Royel M. Johnson posted an interesting question on Twitter recently.
I shared the tweet with a reply: “Yes, I definitely write in my sleep.”
A quick, throwaway tweet. Or so I thought.
A friend of mine suggested I write a blog post about it, so here we are, after a week of dream-writing.
As soon as the suggestion was made, my sleeping brain went into overdrive and presented several vivid dreams with writing elements in them.
In one of them, I dreamt I was in a Catherine O’Hara production and she was this incredible actor with a storied life, so storied that she was Barbra Streisand and Audrey Hepburn.
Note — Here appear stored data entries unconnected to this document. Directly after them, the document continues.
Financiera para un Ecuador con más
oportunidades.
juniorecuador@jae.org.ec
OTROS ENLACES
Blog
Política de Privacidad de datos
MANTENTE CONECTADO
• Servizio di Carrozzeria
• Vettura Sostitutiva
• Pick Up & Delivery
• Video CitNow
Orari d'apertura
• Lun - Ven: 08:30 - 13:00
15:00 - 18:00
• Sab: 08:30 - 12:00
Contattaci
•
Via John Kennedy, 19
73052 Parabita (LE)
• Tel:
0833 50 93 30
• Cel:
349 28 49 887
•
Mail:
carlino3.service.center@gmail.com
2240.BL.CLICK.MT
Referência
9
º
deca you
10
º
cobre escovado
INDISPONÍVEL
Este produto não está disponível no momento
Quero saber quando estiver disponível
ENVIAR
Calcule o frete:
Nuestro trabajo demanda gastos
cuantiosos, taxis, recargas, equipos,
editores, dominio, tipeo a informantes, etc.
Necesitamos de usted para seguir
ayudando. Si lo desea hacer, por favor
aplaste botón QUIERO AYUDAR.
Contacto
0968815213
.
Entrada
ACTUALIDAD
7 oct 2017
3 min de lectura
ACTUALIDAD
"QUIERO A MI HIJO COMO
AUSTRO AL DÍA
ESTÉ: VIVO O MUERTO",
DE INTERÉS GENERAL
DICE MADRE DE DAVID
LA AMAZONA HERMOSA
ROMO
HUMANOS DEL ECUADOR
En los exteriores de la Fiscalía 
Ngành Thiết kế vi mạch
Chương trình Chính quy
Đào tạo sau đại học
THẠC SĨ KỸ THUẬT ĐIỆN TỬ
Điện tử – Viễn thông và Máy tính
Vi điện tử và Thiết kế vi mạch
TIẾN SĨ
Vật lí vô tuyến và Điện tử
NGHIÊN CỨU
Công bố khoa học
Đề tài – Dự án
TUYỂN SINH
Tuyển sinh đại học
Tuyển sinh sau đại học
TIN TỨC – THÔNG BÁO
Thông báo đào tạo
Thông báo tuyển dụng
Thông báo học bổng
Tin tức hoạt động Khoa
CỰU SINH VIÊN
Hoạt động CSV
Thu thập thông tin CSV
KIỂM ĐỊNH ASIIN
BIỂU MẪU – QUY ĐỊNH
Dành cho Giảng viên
Like they had never existed, they were just Catherine O’Hara at different points in her life. That’s the seed of a plot, a well-known actor who was also two other well-known performers, but people were unaware of that fact.
Coming up with plot points is one way I write while sleeping. Another way is by dreaming of reading something written, which also happened to me this week.
I dreamt that David Rose, one of the main characters on Schitt’s Creek, was designing wholly impractical living spaces, with spaces too tiny for people to fit, staircases that were too steep, and rooms on different levels that didn’t connect up with each other. During the dream, I was reading a small colorful book that described how a woman felt to be working for David Rose, not meeting his high expectations for beauty. She was wearing a large orange, pink, and white butterfly-patterned dress with hints of blue. Her face was covered because she wasn’t pretty enough, but she identified with butterflies because they came out of the chrysalis phase looking more beautiful than they were before. She felt she was in her chrysalis phase. Not only were the visuals in this dream vivid, I was reading in the dream. That of course means that I had written what I was reading in the dream because who else would have?
While the written words were very clear within the dream, once I woke up, I could not reproduce them. I merely got the gist of them. If I become aware I’m dreaming (have a lucid dream), I will repeat phrases I read in dreams until I can wake up and write them down.
If you notice a connection between the Catherine O’Hara and David Rose dreams, it’s because Hubby and I have been rewatching Schitt’s Creek episodes before bed and Catherine plays Moira Rose, David’s mother, in the series. David is played by Daniel Levy and I suspect he would never in real life be so judgmental as his character was in my dream. David Rose is pretty judge-y on Schitt’s Creek, to be honest. Regardless, the series is full of inspiration for writing while dreaming, which I’ve been doing for a very long time, not just this past week.
When I was in college, I took a class on sleep and dreaming, which spurred further interest in what happens within a dreaming mind. I learned about the concept of seeding one’s dreams in order to solve sticky problems. When I’m having trouble writing something, I’ll seed the problem prior to going to sleep in the hopes that a solution will come by morning. Often, it does, though it may not be as straightforward as seeing written words on a page or figuring out a plot point. It may just be connecting some random thoughts I have on another topic altogether with the writing problem at hand and a solution comes.
Yes, writing while sleeping is definitely a thing. A wondrous, magical thing that inspires awe for the unconscious/subconscious mind.
How do you harness your sleeping mind to solve problems? Do you have an example of a specific challenge, an intractable problem you were able to overcome through dreaming?